A newly discovered hearth full of ash and charred bone in a cave in
modern-day Israel hints that early humans sat around fires as early as
300,000 years ago — before Homo sapiens arose in Africa.
In and around the hearth, archaeologists say they also found bits of stone tools that were likely used for butchering and cutting animals.
The finds could shed light on a turning point in the development of culture
"in which humans first began to regularly use fire both for cooking
meat and as a focal point — a sort of campfire — for social gatherings,"
said archaeologist Ruth Shahack-Gross of the Weizmann Institute of
Science in Israel.
"They also tell us something about the impressive levels of social and
cognitive development of humans living some 300,000 years ago,"
Shahack-Gross added in a statement.
The centrally located fire pit is about 6.5 feet (2 meters) in diameter
at its widest point, and its ash layers suggest the hearth was used
repeatedly over time, according to the study, which was detailed in the
Journal of Archaeological Science on Jan. 25. Shahack-Gross and
colleagues think these features indicate the hearth may have been used
by large groups of cave dwellers. What's more, its position implies some
planning went into deciding where to put the fire pit, suggesting
whoever built it must have had a certain level of intelligence.
Controversial cave
Qesem Cave was discovered more than a decade ago during the
construction of a road some 7 miles (11 kilometers) east of Tel Aviv. At
the site, excavators had previously uncovered other traces of fire
(scattered deposits of ash and clumps of soil that had been heated to
high temperatures) as well as the butchered bones of big game like deer, aurochs and horse left their by the prehistoric cave dwellers, possibly up to 400,000 years ago.
Anthropologists have debated what constitutes the earliest evidence of
controlled fire use — and which hominin species was responsible for it.
Ash and burnt bone in Wonderwerk Cave in South Africa suggests human
ancestors used fire at least 1 million years ago. Some researchers,
meanwhile, have speculated that the teeth of Homo erectus suggest this early human was adapted to eat food cooked over a fire by 1.9 million years ago. A study out last year in the Cambridge Archaeological Journal
argued that fire-builders would have needed some sophisticated
abilities to keep their hearths burning, such as long-term planning
(gathering firewood) and group cooperation.
It's not entirely clear who was cooking at Qesem Cave. A study
published about three years ago in the American Journal of Physical
Anthropology described teeth found in the cave dating to between 400,000
and 200,000 years ago. The authors speculated the teeth might have
belonged to modern humans (Homo sapiens), Neanderthals or perhaps a different species, though they noted they couldn't draw a solid conclusion from their evidence.

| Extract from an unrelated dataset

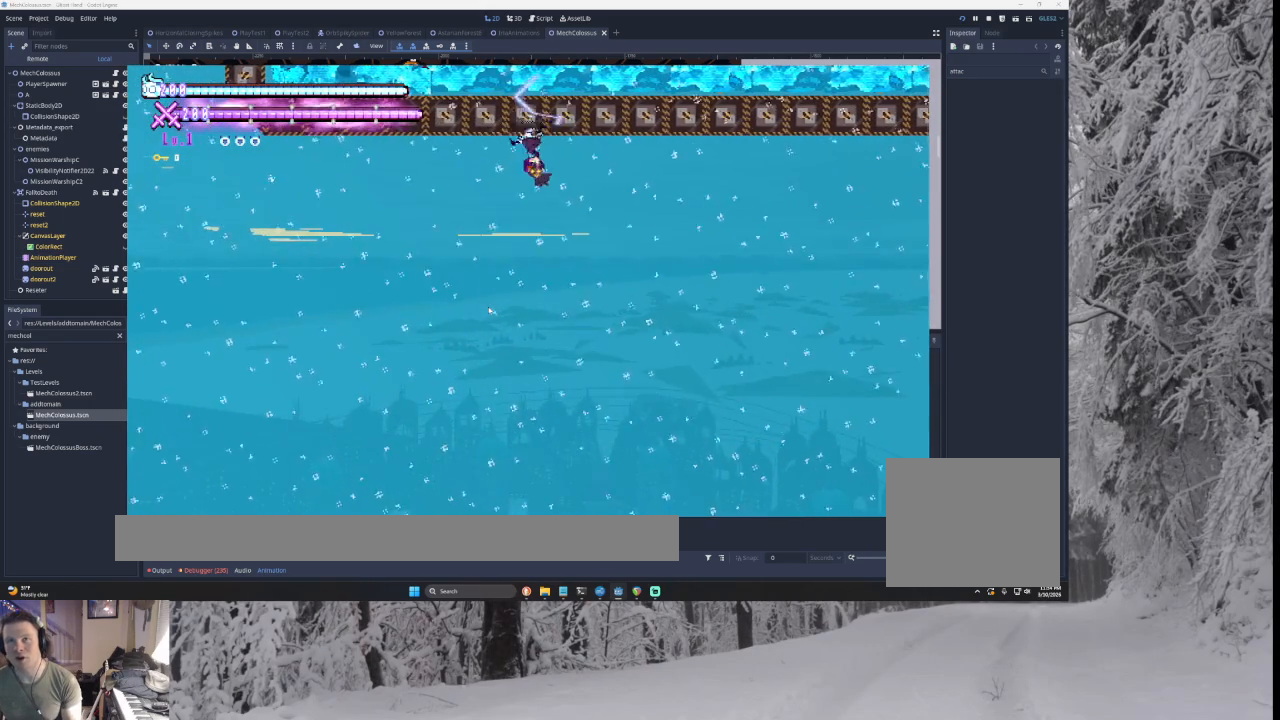
{"buttons": ["CROSS", "TRIANGLE"], "left_stick": "center", "right_stick": "center", "events": [[233, "TRIANGLE", "up"], [300, "TRIANGLE", "down"]]}
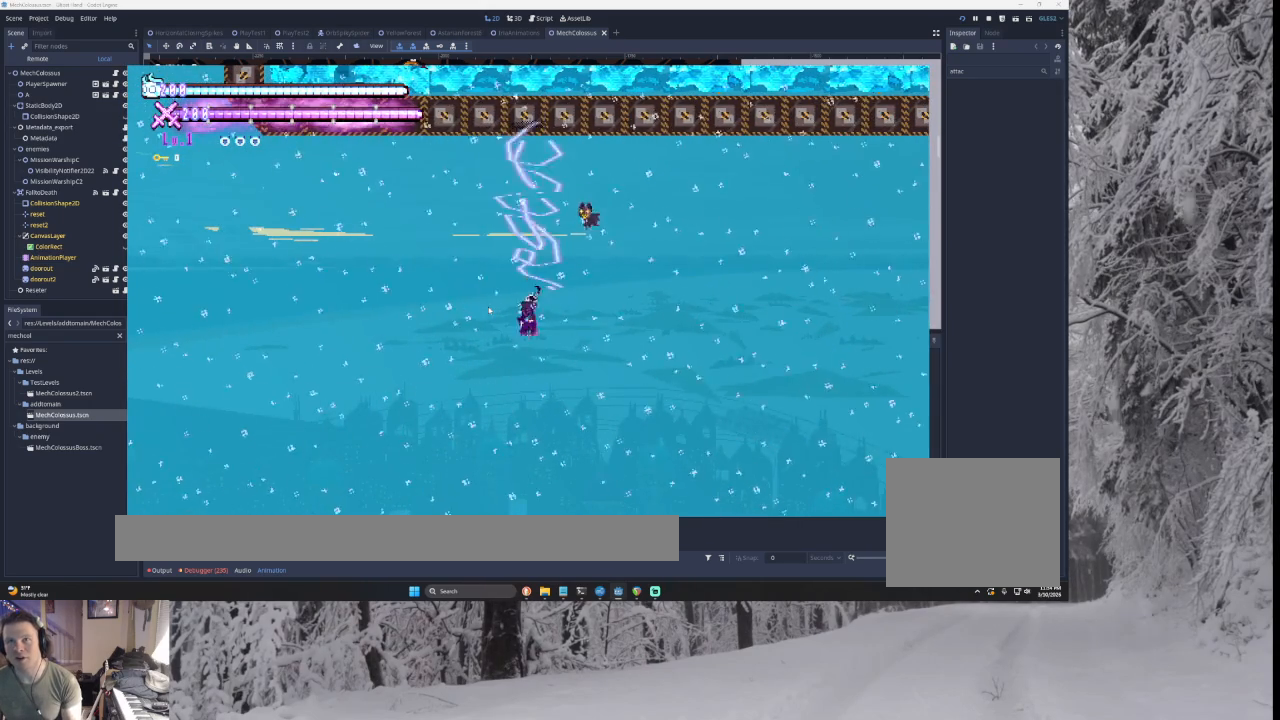
{"buttons": ["CROSS", "TRIANGLE"], "left_stick": "center", "right_stick": "center", "events": [[33, "TRIANGLE", "up"], [100, "left_stick", "down"], [133, "TRIANGLE", "down"], [267, "left_stick", "center"], [367, "TRIANGLE", "up"], [467, "TRIANGLE", "down"]]}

Nonetheless, study researcher Avi Gopher, an archaeologist from Tel Aviv University, said in an interview with Nature
at the time, "The best match for these teeth are those from the Skhul
and Qafzeh caves in northern Israel, which date later [to between 80,000
and 120,000 years ago] and which are generally thought to be modern
humans of sorts."
That interpretation is at odds with the predominant view that modern
humans, the only human species alive today, originated about 200,000
years ago in Africa before dispersing to other parts of the world.